# flexible drill bit



## ianclapham (Jan 10, 2011)

I have seen Norm Abram (new yankee workshop) on the discovery channel here in the uk using one of these









Im on vacation to orlando on the 21st september to 4th october, where can i pick one up?


----------



## Widdershins (Feb 5, 2011)

ianclapham said:


> I have seen Norm Abram (new yankee workshop) on the discovery channel here in the uk using one of these
> 
> 
> 
> ...


Pretty much any electrical supply house will carry them.

Do a web search for "Greenlee flexible auger bit".


----------



## plbgbiz (Aug 27, 2010)

Available in a few common sizes at Home Depot as well. They also have a small tool to aid making short bends into the wall.

I have a couple of the bits and love them.

Have to be careful drilling into the top plate. If the plate is double, there is a risk of exiting the wall before it gets to the ceiling.


----------



## Redwood (Sep 8, 2008)

Ideal, Greenlee, & Klein make them and you can get them in electrical supply houses.

Most have a hole in the drill motor end so you can drill then pull wires...

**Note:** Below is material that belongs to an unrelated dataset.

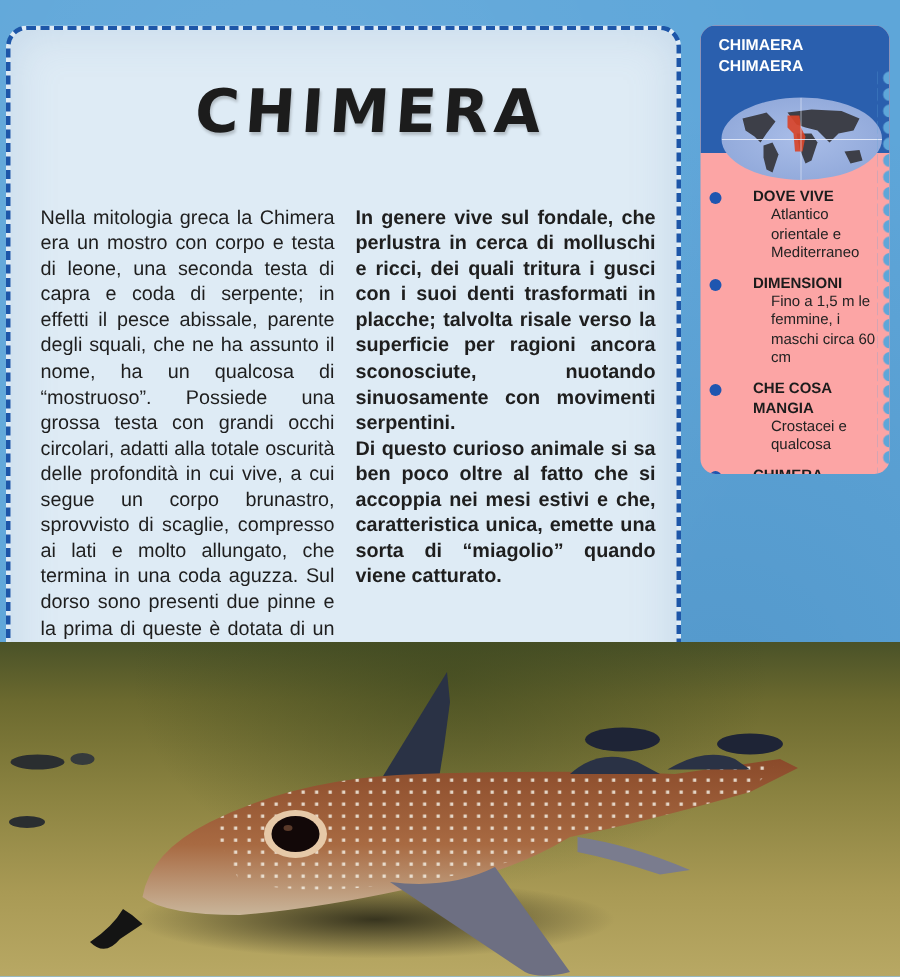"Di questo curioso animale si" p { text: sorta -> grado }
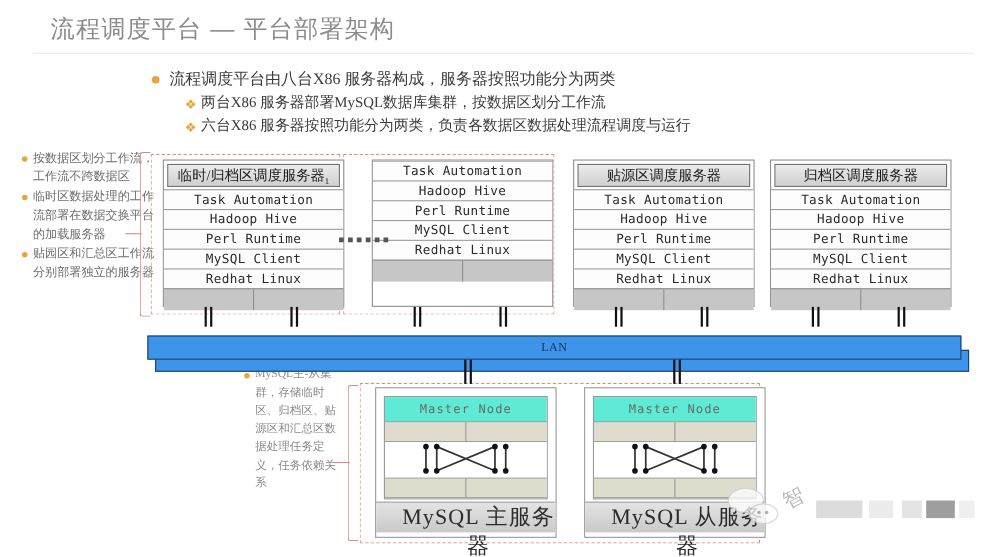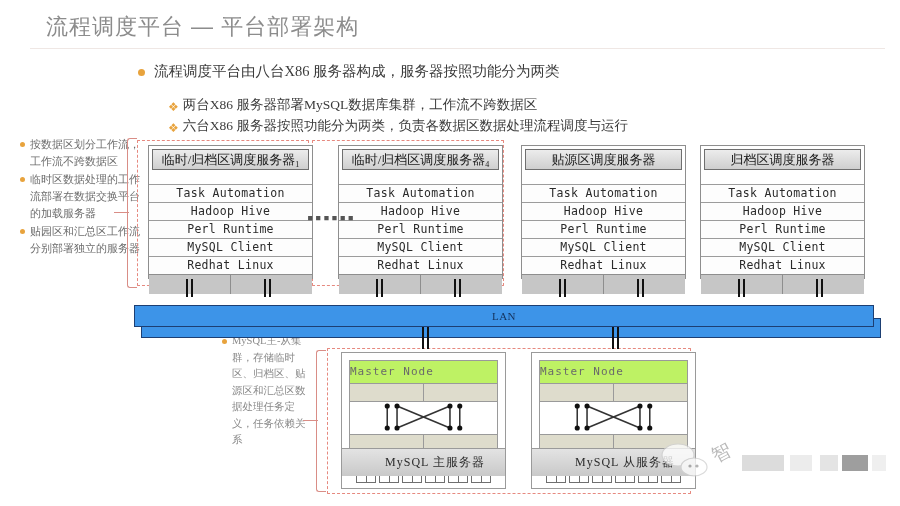"流程调度平台由八台X86 服务器构成，服务器按照功能分为两类" .b-l1 { margin-bottom: 15px -> 3px }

There are available in twist drills and some are available in larger auger bits as well Klein I believe makes those...


----------



## ianclapham (Jan 10, 2011)

brilliant thanks guys, lets hope i don't get stopped by the airport on way home with a load of those lol


----------



## Tommy plumber (Feb 19, 2010)

When in Orlando I highly recommend visiting 'The Magic Kingdom' at Walt Disney World. Don't know if you and the Mrs. have children or not, but even without 'em, Disney World is a must see. My kids love it. Visit the Haunted Mansion, it is pretty cool.


----------



## ianclapham (Jan 10, 2011)

Thanks Tommy, its just me and Mrs C, Wh have booked universal, universal islands of adventure, sea world, aquatica, busch gardens. We will look into that when we get there.
thanks


----------